* [WHAT YOU NEED TO DO]
Nothing should be left out. Give all the data again exactly as written.

Stored data entries:
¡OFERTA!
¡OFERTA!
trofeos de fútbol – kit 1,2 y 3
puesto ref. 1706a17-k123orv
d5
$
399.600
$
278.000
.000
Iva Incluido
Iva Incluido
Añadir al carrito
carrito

* [RESULT OF THE EXERCISE]
¡OFERTA!
¡OFERTA!
trofeos de fútbol – kit 1,2 y 3
puesto ref. 1706a17-k123orv
d5
$
399.600
$
278.000
.000
Iva Incluido
Iva Incluido
Añadir al carrito
carrito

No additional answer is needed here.